You are viewing a plain text version of this content. The canonical link for it is here.
Posted to user@pig.apache.org by Eric Lubow <er...@gmail.com> on 2011/02/17 17:53:46 UTC
JSON Loading on EMR

Hello,

   I'll preface this with saying that I know very very little Java and I am
just learning Pig.

   My situation is that I am aggregating logs with Flume into a single
logfile.  All my logs are in JSON format and then gzip'd before being added
to S3.  I have 3 types of log lines in each file (b, i, c).  Since I can't
seem to get anything to work, I am pulled a few logfiles down to the local
machine and I am running pig in local mode on decompressed log files.

   What I am trying to do is write a Pig script to parse the JSON and then
run queries against.  Since there are 3 types of lines in the same file,
when I do an illustrate of a regex (that I know works because I have tested
it against multiple regex matching programs) it only shows me the first
line, not the first matching line.  The JSON log line that is of type 'b' is
a nested JSON, so I am staying away from that for now (mostly because I
can't figure out how to get the Java in this Gist to build:
https://gist.github.com/601331).  Log lines 'i' and 'c' are single level
JSON (not nested) so a simple regex should work if I understand everything
correctly.

   More specifics are in this StackOverflow question I posted as well (
http://stackoverflow.com/questions/5013003/how-do-i-parse-json-in-pig).
 Feel free to answer it for the points if we answer the question here.

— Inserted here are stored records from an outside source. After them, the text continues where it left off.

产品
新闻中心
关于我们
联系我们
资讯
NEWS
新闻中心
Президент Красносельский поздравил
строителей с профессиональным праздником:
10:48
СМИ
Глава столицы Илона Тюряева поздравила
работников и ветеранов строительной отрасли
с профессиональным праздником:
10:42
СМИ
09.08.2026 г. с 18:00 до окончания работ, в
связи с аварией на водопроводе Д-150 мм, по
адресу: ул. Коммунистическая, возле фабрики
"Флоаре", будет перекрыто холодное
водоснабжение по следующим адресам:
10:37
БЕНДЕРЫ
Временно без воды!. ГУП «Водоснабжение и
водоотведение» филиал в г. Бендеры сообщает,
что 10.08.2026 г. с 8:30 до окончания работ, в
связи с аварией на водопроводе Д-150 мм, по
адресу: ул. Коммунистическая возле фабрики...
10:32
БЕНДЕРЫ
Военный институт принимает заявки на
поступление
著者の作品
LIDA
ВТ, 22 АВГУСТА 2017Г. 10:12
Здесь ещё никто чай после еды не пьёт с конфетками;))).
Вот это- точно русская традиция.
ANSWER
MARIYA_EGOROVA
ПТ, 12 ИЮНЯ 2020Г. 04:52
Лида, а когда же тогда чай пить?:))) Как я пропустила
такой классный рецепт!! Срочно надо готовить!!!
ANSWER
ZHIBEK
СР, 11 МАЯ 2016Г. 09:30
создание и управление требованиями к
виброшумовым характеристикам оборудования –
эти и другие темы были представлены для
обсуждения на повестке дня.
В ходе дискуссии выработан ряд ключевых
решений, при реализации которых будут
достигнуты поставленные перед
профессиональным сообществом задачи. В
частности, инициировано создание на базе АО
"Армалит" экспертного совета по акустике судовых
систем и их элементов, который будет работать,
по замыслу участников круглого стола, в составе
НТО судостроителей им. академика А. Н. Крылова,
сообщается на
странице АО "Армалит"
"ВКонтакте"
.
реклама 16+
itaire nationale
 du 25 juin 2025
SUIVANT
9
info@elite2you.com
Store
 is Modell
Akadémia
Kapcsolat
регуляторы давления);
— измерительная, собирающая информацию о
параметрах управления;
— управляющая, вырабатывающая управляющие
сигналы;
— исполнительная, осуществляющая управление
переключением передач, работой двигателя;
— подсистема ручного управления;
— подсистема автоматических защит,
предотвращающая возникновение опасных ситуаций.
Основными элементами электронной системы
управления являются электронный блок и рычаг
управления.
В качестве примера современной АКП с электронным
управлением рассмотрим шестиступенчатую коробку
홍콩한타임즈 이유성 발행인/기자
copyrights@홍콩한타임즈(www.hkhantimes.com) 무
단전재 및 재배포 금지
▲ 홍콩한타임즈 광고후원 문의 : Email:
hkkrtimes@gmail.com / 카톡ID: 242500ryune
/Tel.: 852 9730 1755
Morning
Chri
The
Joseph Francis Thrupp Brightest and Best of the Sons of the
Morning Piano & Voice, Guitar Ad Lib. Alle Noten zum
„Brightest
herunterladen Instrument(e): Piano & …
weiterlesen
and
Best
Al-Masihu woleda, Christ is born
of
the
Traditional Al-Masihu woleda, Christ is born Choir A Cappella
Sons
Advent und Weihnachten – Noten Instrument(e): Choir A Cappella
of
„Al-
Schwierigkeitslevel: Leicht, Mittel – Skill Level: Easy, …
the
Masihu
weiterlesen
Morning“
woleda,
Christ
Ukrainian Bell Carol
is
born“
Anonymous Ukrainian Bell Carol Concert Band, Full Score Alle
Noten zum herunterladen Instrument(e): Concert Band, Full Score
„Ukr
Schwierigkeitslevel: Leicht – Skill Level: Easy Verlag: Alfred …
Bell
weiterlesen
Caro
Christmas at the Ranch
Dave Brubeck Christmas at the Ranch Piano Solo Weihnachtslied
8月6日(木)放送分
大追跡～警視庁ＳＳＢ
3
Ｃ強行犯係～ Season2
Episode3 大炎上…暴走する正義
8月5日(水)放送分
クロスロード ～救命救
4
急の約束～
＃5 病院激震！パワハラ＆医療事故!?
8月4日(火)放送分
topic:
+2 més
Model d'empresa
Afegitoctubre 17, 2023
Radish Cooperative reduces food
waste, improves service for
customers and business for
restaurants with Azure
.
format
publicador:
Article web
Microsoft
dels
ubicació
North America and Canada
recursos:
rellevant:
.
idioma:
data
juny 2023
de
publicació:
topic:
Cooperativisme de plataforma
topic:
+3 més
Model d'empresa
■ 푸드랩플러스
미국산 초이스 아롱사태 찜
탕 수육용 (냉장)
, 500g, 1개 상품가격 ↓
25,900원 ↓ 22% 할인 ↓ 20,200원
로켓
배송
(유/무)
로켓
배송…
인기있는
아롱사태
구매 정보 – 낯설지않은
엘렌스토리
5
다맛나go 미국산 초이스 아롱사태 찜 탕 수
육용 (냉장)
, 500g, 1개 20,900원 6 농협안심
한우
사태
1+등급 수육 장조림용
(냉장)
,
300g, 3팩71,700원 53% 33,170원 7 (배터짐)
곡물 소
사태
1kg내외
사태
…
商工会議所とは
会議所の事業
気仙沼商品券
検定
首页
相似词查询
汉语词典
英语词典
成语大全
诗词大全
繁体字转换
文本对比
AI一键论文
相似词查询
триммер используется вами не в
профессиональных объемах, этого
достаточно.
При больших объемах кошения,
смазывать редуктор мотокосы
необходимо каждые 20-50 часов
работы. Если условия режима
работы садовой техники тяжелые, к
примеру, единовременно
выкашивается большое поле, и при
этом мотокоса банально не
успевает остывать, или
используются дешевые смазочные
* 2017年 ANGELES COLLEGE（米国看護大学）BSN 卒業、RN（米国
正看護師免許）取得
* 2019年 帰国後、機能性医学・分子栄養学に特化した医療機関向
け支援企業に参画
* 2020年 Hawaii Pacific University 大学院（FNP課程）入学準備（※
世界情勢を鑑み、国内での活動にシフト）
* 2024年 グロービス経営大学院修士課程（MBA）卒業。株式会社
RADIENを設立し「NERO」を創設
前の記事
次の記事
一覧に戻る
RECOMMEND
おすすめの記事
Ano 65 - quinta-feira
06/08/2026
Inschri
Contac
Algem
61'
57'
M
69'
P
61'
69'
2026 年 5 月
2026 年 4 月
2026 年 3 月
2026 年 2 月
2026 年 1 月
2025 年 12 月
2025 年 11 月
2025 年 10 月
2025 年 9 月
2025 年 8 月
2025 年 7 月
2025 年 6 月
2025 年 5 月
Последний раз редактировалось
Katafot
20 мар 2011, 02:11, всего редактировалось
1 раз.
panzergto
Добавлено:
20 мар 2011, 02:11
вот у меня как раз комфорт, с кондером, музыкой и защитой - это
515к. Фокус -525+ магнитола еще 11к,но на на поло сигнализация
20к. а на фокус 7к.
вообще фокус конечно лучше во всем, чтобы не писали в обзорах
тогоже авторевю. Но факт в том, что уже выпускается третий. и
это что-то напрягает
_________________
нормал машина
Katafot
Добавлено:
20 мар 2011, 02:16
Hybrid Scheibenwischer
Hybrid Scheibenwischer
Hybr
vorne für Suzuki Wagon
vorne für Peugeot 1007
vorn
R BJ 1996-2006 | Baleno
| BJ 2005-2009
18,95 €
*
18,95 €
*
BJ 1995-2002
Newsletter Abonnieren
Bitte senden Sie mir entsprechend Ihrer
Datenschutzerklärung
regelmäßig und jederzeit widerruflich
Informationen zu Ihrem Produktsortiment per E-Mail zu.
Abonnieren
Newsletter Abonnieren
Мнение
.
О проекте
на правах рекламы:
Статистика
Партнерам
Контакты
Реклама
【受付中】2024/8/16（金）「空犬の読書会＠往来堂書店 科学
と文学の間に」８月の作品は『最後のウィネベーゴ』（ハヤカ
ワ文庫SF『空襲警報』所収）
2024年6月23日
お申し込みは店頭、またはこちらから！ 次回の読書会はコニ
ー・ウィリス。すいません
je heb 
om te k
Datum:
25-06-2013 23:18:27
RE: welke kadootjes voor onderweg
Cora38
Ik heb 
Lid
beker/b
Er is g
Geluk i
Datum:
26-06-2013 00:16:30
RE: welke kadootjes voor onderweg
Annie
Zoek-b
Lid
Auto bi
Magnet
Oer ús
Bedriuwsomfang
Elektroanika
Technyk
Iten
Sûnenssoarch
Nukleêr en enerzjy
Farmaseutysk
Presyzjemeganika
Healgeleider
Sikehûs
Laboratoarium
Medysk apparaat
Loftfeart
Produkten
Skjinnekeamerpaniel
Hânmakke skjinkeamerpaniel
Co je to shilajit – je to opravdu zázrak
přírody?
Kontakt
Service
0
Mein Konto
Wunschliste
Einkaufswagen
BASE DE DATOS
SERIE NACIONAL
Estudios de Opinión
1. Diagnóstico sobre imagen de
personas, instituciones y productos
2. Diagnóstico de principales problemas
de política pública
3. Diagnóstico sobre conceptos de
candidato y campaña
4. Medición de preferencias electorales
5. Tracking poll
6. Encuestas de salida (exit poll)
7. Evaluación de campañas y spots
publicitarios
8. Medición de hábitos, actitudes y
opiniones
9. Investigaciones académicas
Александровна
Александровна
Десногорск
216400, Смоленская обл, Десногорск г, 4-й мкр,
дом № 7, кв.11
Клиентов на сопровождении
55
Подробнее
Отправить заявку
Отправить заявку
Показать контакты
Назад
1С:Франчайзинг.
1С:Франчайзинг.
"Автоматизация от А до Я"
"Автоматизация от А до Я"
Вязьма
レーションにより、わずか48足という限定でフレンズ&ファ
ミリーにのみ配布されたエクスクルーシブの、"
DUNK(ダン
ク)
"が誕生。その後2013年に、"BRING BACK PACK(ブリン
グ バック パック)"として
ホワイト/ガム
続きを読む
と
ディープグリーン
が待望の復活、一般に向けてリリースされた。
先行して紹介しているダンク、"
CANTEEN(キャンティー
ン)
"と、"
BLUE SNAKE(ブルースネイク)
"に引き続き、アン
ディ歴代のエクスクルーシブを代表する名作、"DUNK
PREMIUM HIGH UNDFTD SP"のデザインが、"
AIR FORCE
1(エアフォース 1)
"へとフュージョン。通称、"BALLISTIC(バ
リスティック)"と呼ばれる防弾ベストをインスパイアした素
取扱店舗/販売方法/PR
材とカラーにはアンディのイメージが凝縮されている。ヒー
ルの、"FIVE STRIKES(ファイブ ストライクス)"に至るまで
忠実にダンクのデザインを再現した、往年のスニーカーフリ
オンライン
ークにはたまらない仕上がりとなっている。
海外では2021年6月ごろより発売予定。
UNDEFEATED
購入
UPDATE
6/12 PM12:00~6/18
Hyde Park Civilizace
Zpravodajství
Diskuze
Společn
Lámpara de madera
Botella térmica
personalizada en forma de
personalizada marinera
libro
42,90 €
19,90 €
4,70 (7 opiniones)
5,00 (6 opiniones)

   The version of Hadoop is 0.20 and Pig is 0.6 because that is what is on
the EMR (Elastic Map Reduce) instances.

   Here is where I am at:
----
Example log line type 'i':
{"exchange_id":"4cc877b81badf422af000010","exchange_user_id":"MTY4Mjk2NTk2eDAuODA2IDEyOTc4MDI5NTh4MTI2NDc5NjY2MA","bid_id":"00cc4341-facb-4ec1-a403-d5309472d70e","bid_amount":"2.05","win_amount":1.369999968133322,"ad_ids":"4d237a731badf45c8200011a,4d237ac81badf45c85000006,4d4c64c0e32b132113000013,4d23807a1badf45c85000299","wv":"2","logged_at":"2011-02-15T23:36:31.386Z"}

Pig Script Attempt:
REGISTER file:/home/hadoop/lib/pig/piggybank.jar;
DEFINE EXTRACT org.apache.pig.piggybank.evaluation.string.EXTRACT();
RAW_LOGS = LOAD 'file:/home/hadoop/logs/adserver.log' USING TextLoader AS
(line:chararray);
LOGS_BASE= foreach RAW_LOGS generate
FLATTEN(EXTRACT(line,'{"exchange_id":"(.*[^"])","exchange_user_id":"(.*[^"])","bid_id":"(.*[^"])","bid_amount":"(.*[^"])","win_amount":(.*),"ad_ids":"(.*[^"])","wv":"(.*[^"])","logged_at":"(.*[^"])"}'))
AS
(exchange_id:chararray,exchange_user_id:chararray,bid_id:chararray,bid_amount:float,win_amount:float,ad_ids:chararray,wv:int,logged_at:chararray);
WIDGET_VERSION_ONLY = FOREACH LOGS_BASE GENERATE wv;
WIDGET_VERSION_COUNT = FOREACH (GROUP WIDGET_VERSION_ONLY BY $0) GENERATE
$0, COUNT($1) as num;
WIDGET_VERSION_SORTED_COUNT = LIMIT(ORDER WIDGET_VERSION_COUNT BY num DESC)
5;
----

  Any help that would push me in the right direction would be greatly
appreciated.

-e
--
Eric Lubow
e: eric.lubow@gmail.com
w: eric.lubow.org